6 ASU 2014-09 defines a customer as “a party that has contracted with an entity to provide goods or services that are an output of an entity’s ordinary activities in exchange for consideration.”

7 Although the ASU does not define goods or services, it includes several examples, such as goods produced (purchased) for sale (resale), granting a license, and performing contractually agreed-upon tasks.

8 “Probable” in this context has the same meaning as in ASC 450-20: “the event or events are likely to occur.” In IFRS 15, the IASB uses the term “highly probable,” which has the same meaning as the FASB’s “probable.” This is also consistent with the term “probable” in step 1 regarding the collectibility threshold. See Deloitte’s May 28, 2014, Heads Up for more information on collectibility.

9 Drilling contractors may also need to reevaluate their contracts upon the issuance of new leases guidance by the FASB and IASB, since such guidance could affect the determination of whether these contracts are or contain a lease.

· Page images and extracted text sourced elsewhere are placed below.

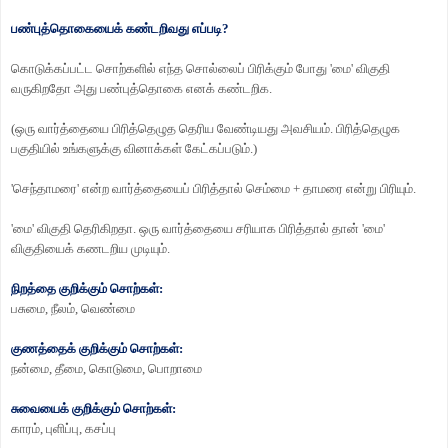
பண்புத்தொகையைக் கண்டறிவது எப்படி
?
கொடுக்கப்பட்ட சொற்களில் எந்த சொல்லைப் பிரிக்கும் போது
'
மை
'
விகுதி
வருகிறதோ அது பண்புத்தொகை எனக் கண்டறிக.
(
ஒரு வார்த்தையை பிரித்தெழுத தெரிய வேண்டியது அவசியம். பிரித்தெழுக
பகுதியில் உங்களுக்கு வினாக்கள் கேட்கப்படும்.)
'
செந்தாமரை
'
என்ற வார்த்தையைப் பிரித்தால் செம்மை + தாமரை என்று பிரியும்.
'
மை
'
விகுதி தெரிகிறதா. ஒரு வார்த்தையை சரியாக பிரித்தால் தான்
'
மை
'
விகுதியைக் கணடறிய முடியும்.
நிறத்தை குறிக்கும் சொற்கள்:
பசுமை
,
நீலம்
,
வெண்மை
குணத்தைக் குறிக்கும் சொற்கள்:
நன்மை
,
தீமை
,
கொடுமை
,
பொறாமை
சுவையைக் குறிக்கும் சொற்கள்:
காரம்
,
புளிப்பு
,
கசப்பு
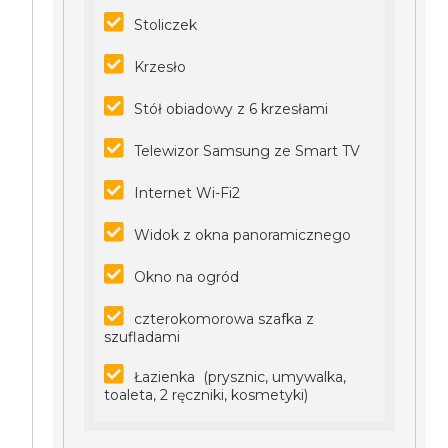
Stoliczek
Krzesło
Stół obiadowy z 6 krzesłami
Telewizor Samsung ze Smart TV
Internet Wi-Fi2
Widok z okna panoramicznego
Okno na ogród
czterokomorowa szafka z
szufladami
Łazienka (prysznic, umywalka,
toaleta, 2 ręczniki, kosmetyki)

10 O&G entities should consider whether straight-line recognition related to uneven pricing provisions indicates that the customer is financing the purchase of more expensive services later in the contract. See discussion above in Significant Financing Component.

11 Lifting costs are generally costs associated with O&G production after drilling is complete. Lifting costs include, but are not limited to, (1) transportation costs, (2) labor costs, (3) certain supplies, (4) cost of operating the wells, and (5) other expenses.

12 FASB Accounting Standards Update No. 2013-12, Definition of a Public Business Entity — An Addition to the Master Glossary.